Data to use section start

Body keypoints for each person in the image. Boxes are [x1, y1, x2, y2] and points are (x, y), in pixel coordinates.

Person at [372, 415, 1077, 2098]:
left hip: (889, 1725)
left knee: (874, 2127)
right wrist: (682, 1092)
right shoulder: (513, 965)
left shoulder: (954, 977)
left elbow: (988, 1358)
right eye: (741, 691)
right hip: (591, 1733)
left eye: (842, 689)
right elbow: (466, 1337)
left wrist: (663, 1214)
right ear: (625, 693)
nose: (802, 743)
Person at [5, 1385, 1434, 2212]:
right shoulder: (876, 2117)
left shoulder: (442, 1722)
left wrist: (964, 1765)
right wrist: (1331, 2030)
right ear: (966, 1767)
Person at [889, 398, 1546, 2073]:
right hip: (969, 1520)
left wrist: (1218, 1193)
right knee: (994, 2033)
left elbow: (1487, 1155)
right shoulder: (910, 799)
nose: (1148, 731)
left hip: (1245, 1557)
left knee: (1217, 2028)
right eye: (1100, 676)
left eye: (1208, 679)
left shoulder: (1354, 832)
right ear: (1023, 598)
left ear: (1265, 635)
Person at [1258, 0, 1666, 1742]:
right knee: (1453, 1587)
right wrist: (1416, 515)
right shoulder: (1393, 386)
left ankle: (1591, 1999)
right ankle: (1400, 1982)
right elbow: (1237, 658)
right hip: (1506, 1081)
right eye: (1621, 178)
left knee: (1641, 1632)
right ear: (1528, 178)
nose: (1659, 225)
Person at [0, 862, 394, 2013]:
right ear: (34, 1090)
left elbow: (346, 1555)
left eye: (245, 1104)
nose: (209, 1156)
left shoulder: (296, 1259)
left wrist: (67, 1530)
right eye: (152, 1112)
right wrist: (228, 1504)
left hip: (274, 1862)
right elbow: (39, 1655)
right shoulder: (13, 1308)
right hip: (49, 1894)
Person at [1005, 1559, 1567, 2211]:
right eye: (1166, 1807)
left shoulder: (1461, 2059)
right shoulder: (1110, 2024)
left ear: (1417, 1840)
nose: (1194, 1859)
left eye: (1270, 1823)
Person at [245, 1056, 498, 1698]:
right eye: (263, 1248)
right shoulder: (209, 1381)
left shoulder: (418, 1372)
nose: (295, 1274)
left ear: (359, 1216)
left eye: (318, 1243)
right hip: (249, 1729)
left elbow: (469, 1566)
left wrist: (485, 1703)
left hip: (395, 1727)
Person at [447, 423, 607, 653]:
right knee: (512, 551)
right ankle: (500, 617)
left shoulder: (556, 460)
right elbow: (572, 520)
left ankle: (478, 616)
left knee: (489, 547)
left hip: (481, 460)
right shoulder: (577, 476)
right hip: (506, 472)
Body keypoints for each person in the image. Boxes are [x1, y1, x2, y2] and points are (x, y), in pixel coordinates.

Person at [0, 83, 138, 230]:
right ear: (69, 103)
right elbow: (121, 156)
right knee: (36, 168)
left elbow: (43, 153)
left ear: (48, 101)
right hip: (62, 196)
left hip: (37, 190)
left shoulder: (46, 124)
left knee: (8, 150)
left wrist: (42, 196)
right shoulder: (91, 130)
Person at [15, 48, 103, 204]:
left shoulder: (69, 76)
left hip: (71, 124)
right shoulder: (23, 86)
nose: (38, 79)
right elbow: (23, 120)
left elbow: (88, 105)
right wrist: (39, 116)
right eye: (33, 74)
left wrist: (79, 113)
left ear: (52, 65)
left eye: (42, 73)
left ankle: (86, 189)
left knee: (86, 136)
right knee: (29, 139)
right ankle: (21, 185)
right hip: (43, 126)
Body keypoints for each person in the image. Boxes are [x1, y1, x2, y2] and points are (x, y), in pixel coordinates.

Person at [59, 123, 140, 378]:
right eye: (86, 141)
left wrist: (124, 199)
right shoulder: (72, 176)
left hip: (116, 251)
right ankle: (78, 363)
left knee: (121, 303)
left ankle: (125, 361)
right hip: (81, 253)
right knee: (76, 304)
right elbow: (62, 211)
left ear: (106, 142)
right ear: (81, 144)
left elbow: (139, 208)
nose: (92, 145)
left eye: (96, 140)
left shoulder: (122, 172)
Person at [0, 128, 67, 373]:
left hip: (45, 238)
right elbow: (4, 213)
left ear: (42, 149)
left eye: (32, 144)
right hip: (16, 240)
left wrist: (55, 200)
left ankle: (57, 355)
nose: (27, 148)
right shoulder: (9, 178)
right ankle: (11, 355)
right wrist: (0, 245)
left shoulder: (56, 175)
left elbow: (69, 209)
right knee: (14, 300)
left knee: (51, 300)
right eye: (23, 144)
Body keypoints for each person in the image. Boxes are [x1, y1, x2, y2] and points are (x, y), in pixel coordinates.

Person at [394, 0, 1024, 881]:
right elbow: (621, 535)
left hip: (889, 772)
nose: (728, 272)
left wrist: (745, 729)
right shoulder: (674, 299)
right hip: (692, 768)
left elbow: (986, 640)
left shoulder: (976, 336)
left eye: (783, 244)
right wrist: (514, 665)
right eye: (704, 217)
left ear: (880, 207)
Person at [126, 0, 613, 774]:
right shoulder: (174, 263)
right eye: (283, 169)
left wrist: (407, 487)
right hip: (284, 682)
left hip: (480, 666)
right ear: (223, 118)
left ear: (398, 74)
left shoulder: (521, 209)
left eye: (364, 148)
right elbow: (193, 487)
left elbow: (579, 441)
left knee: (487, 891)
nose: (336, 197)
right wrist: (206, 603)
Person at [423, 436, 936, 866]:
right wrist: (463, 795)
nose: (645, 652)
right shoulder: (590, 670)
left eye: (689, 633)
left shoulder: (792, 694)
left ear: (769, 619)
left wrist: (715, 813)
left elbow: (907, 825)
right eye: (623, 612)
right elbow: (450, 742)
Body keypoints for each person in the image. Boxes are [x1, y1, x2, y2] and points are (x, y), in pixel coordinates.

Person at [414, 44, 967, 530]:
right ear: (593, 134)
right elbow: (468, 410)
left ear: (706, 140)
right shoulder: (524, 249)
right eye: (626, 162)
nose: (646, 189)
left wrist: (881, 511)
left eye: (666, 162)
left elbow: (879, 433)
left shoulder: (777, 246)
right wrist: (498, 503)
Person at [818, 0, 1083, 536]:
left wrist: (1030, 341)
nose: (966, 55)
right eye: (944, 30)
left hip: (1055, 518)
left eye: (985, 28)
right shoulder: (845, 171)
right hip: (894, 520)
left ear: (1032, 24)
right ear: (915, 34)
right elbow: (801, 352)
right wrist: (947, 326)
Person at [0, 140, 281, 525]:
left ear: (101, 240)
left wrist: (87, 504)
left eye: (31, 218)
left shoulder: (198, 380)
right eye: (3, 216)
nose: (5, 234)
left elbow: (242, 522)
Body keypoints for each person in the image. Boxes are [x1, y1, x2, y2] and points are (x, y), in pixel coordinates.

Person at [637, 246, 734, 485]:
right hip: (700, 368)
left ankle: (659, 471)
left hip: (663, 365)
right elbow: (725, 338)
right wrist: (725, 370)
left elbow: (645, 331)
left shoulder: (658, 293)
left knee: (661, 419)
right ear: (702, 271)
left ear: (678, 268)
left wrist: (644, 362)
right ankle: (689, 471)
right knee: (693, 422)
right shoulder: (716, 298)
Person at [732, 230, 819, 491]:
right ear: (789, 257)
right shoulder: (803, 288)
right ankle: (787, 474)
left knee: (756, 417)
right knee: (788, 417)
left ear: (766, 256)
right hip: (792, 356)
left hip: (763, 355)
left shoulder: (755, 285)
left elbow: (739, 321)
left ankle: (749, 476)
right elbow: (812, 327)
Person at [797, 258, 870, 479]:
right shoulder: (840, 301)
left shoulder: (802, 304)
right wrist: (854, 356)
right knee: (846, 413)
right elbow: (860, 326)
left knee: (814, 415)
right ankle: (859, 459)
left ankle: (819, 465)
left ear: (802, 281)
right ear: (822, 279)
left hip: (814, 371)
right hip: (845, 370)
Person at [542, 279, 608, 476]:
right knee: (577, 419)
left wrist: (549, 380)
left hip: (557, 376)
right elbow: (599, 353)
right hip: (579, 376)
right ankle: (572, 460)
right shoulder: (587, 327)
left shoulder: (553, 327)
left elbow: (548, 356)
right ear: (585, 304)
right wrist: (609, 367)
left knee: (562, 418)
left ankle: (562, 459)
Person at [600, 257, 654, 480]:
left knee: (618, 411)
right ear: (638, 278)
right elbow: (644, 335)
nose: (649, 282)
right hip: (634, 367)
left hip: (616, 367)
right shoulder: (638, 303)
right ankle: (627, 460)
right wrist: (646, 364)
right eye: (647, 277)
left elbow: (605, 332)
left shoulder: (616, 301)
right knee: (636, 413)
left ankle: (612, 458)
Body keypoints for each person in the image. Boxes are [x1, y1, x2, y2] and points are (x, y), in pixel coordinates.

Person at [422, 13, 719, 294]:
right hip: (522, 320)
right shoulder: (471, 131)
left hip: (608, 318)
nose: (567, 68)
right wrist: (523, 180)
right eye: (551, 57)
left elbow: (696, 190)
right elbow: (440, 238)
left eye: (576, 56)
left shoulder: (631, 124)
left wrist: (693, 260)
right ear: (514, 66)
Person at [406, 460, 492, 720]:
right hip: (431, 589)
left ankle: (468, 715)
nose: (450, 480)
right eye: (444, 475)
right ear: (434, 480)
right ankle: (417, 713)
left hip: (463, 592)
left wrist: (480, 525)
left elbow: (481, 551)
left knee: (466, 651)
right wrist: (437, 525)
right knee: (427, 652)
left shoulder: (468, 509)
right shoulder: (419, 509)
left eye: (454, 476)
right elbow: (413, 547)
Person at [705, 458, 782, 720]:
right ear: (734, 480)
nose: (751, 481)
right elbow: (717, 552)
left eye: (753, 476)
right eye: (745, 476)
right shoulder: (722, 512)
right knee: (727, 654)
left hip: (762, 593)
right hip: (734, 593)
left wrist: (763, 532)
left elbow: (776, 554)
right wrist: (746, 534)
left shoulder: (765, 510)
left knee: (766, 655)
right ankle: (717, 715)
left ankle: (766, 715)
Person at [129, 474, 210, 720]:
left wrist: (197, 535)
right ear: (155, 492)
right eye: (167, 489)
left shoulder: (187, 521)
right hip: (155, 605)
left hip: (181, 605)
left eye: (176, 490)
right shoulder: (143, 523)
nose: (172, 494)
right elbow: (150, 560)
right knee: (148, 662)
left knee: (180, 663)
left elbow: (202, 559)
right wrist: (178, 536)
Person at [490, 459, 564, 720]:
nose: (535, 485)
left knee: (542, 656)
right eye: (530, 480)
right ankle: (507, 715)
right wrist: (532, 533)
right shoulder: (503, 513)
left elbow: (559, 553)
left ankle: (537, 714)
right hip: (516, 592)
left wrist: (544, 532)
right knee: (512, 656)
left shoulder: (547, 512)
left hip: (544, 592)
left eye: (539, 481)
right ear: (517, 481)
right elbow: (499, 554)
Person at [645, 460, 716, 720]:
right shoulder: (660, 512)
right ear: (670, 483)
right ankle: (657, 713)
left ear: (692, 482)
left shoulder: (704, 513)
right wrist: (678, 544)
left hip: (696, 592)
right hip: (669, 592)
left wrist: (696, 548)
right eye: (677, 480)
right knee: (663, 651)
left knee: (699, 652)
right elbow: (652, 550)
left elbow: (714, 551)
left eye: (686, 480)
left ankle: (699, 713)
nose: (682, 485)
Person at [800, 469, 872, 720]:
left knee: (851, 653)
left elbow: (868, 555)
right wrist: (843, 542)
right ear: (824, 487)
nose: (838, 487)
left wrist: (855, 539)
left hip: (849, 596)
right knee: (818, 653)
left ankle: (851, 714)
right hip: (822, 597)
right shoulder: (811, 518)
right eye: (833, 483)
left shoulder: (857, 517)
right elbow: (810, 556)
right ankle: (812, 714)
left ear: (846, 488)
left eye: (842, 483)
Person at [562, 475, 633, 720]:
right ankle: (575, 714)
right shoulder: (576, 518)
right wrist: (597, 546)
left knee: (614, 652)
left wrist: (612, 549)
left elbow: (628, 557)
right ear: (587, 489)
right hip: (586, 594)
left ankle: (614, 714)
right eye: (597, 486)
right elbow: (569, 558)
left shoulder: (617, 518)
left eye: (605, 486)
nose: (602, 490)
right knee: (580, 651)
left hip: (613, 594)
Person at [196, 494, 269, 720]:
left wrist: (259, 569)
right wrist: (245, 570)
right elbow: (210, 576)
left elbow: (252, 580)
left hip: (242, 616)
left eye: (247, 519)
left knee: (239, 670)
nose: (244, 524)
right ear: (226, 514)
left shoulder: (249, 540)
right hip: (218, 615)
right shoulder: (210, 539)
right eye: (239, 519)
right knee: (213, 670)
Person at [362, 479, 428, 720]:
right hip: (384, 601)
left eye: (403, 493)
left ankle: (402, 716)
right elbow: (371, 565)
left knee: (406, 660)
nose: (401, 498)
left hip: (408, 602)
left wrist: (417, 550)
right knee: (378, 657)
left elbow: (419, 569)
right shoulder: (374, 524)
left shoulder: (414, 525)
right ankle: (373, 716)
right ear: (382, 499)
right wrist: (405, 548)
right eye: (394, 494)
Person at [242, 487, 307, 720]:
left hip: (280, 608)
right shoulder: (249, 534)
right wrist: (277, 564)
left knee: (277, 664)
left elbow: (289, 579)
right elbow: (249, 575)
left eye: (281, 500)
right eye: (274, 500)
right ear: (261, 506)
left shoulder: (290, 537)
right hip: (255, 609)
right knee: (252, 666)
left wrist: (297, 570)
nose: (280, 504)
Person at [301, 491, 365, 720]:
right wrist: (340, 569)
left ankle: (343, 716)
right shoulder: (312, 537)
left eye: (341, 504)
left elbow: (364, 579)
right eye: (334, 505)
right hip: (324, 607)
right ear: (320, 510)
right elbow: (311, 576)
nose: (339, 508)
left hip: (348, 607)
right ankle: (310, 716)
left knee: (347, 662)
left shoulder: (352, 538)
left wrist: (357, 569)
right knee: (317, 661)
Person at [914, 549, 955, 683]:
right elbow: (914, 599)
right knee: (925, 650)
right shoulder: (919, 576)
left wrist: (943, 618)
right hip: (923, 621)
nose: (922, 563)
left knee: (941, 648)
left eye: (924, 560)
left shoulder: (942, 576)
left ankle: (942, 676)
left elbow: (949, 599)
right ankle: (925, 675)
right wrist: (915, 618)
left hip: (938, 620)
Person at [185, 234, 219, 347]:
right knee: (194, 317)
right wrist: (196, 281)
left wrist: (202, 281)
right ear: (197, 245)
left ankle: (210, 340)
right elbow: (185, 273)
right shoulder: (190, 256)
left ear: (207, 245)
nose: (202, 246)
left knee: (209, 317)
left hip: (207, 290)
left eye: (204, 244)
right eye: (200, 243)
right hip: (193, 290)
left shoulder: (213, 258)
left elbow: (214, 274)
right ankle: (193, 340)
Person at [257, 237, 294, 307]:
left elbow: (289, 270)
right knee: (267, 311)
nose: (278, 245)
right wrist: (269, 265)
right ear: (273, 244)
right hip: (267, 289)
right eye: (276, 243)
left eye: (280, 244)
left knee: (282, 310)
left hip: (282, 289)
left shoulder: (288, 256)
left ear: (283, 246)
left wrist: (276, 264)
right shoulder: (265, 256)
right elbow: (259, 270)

Data to use section end

* [What to work on]:
Copy word for word the stretch of entries above from the line that has "right elbow: (249, 575)" through the line that has "left eye: (341, 504)", both ends included, and nothing outside it.

* [Answer section]:
right elbow: (249, 575)
left eye: (281, 500)
right eye: (274, 500)
right ear: (261, 506)
left shoulder: (290, 537)
right hip: (255, 609)
right knee: (252, 666)
left wrist: (297, 570)
nose: (280, 504)
Person at [301, 491, 365, 720]:
right wrist: (340, 569)
left ankle: (343, 716)
right shoulder: (312, 537)
left eye: (341, 504)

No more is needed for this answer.